Call for submissions is open until May 31
We will all become extinct—reluctantly or joyfully.
Or perhaps, on the contrary, we will all be saved: thanks to the magnificent fate of science, or the advent of a god adapted to the standards of the Anthropocene.
The apocalyptic tone is so diffuse that everyone retreats into their favourite conditioned reflex: nihilistic condescension, activist rebellion, messianism, denial, indifference.
Design occupies a unique position. It must confront the neo-anti-capitalist imperative: do not produce, do not reproduce, do not consume. Yet it can only do so from a residual, intrinsic belief in objects as bearers of meaning in everyday life—an animistic afflatus well summed up by Emanuele Coccia when he says that “home is the space in which all objects exist as subjects.”
In this era of polarisation, design cannot fully embody either pole.
It can attempt to resist certain productive/extractive logics, guiding systems of production and fruition toward less exasperated models. It can propose a more intimate form of salvation, limited to the personal sphere—fulfilling, but inherently inadequate.
Less, better: is this the only modest path still open? Or is it merely the only one we can see from here and now? Perhaps we need someone to help us look beyond our (inevitably Western) horizons.
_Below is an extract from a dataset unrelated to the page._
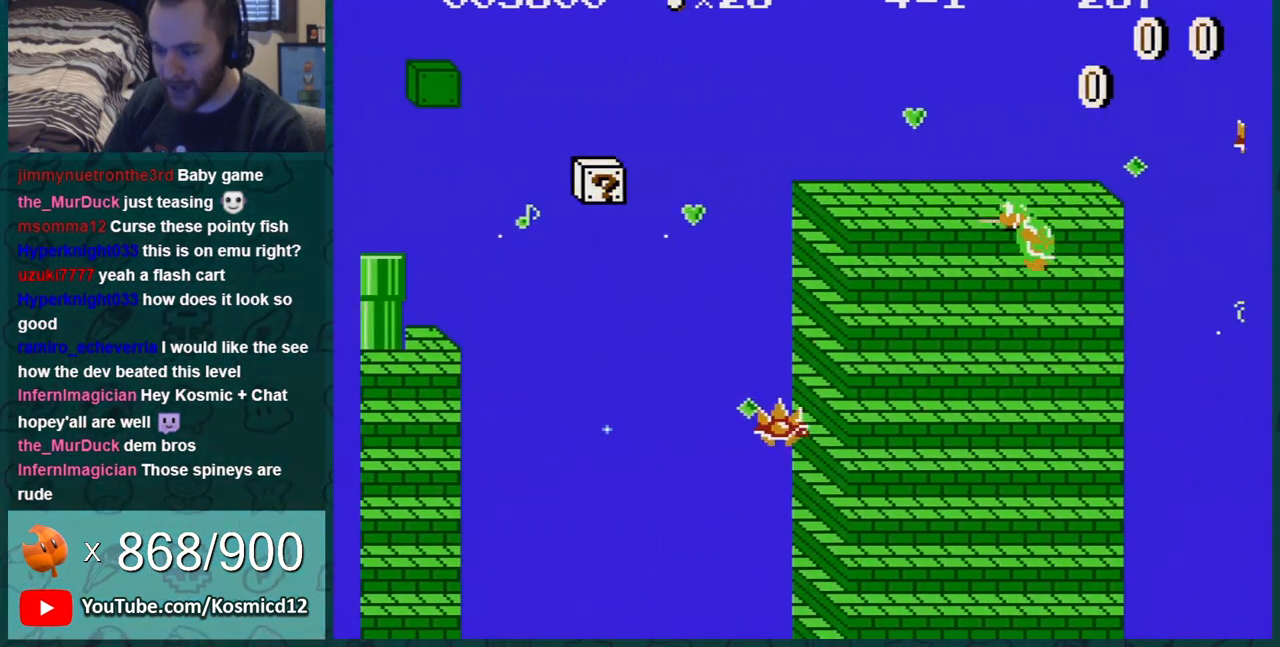
{"buttons": [], "events": []}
The fifth edition of the Venice Design Biennial, Extinction / Salvation, invites us to use these twin concepts as lenses through which to alternately observe contemporary design. Knowing that neither filter reveals reality in its full spectrum. And also knowing the filters are interchangeable at will.
Jumping from one to the other, refusing fossilisation, practicing listening and ironic awareness, drafting a manual of survival techniques—and rewriting it again and again.
The exhibition programme of Extinction / Salvation (5 September to 2 November 2025) will be divided into two sections: Venice Design Biennial | Glass and Venice Design Biennial | Collectible.